_PROMPT_:
Retype every record exactly as it appears.

_DATASET_:
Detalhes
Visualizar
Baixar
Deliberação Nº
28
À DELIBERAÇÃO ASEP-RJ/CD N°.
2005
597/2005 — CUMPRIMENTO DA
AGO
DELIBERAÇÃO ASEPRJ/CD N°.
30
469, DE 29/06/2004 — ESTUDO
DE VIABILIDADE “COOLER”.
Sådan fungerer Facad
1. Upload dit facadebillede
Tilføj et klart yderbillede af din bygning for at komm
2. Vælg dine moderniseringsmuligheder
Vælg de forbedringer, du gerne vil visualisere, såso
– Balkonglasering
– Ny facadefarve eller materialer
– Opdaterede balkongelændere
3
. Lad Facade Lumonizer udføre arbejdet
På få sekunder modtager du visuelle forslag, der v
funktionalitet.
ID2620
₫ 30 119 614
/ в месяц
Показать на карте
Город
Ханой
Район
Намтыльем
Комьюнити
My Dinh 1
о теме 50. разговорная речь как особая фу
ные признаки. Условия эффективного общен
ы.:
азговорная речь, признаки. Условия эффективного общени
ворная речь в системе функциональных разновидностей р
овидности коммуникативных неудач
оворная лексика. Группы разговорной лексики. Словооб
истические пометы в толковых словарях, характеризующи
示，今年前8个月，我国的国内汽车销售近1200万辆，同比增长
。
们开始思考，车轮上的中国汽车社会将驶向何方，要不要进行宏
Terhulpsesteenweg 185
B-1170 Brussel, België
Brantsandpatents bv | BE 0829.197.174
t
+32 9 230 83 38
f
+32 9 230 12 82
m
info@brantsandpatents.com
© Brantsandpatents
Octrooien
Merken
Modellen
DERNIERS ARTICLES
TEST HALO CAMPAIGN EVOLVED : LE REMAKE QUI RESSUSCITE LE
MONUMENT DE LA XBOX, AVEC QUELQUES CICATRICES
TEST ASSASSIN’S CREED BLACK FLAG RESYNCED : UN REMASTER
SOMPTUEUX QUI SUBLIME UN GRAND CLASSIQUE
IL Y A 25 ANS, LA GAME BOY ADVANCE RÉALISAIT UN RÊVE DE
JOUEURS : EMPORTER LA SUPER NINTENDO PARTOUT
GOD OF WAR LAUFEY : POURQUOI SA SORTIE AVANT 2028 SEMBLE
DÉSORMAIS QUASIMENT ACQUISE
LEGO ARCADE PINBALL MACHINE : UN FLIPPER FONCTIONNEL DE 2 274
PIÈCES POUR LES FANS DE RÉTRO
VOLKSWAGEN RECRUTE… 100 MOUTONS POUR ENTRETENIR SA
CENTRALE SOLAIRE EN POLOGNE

_OUTPUT FOR THIS TASK_:
Detalhes
Visualizar
Baixar
Deliberação Nº
28
À DELIBERAÇÃO ASEP-RJ/CD N°.
2005
597/2005 — CUMPRIMENTO DA
AGO
DELIBERAÇÃO ASEPRJ/CD N°.
30
469, DE 29/06/2004 — ESTUDO
DE VIABILIDADE “COOLER”.
Sådan fungerer Facad
1. Upload dit facadebillede
Tilføj et klart yderbillede af din bygning for at komm
2. Vælg dine moderniseringsmuligheder
Vælg de forbedringer, du gerne vil visualisere, såso
– Balkonglasering
– Ny facadefarve eller materialer
– Opdaterede balkongelændere
3
. Lad Facade Lumonizer udføre arbejdet
På få sekunder modtager du visuelle forslag, der v
funktionalitet.
ID2620
₫ 30 119 614
/ в месяц
Показать на карте
Город
Ханой
Район
Намтыльем
Комьюнити
My Dinh 1
о теме 50. разговорная речь как особая фу
ные признаки. Условия эффективного общен
ы.:
азговорная речь, признаки. Условия эффективного общени
ворная речь в системе функциональных разновидностей р
овидности коммуникативных неудач
оворная лексика. Группы разговорной лексики. Словооб
истические пометы в толковых словарях, характеризующи
示，今年前8个月，我国的国内汽车销售近1200万辆，同比增长
。
们开始思考，车轮上的中国汽车社会将驶向何方，要不要进行宏
Terhulpsesteenweg 185
B-1170 Brussel, België
Brantsandpatents bv | BE 0829.197.174
t
+32 9 230 83 38
f
+32 9 230 12 82
m
info@brantsandpatents.com
© Brantsandpatents
Octrooien
Merken
Modellen
DERNIERS ARTICLES
TEST HALO CAMPAIGN EVOLVED : LE REMAKE QUI RESSUSCITE LE
MONUMENT DE LA XBOX, AVEC QUELQUES CICATRICES
TEST ASSASSIN’S CREED BLACK FLAG RESYNCED : UN REMASTER
SOMPTUEUX QUI SUBLIME UN GRAND CLASSIQUE
IL Y A 25 ANS, LA GAME BOY ADVANCE RÉALISAIT UN RÊVE DE
JOUEURS : EMPORTER LA SUPER NINTENDO PARTOUT
GOD OF WAR LAUFEY : POURQUOI SA SORTIE AVANT 2028 SEMBLE
DÉSORMAIS QUASIMENT ACQUISE
LEGO ARCADE PINBALL MACHINE : UN FLIPPER FONCTIONNEL DE 2 274
PIÈCES POUR LES FANS DE RÉTRO
VOLKSWAGEN RECRUTE… 100 MOUTONS POUR ENTRETENIR SA
CENTRALE SOLAIRE EN POLOGNE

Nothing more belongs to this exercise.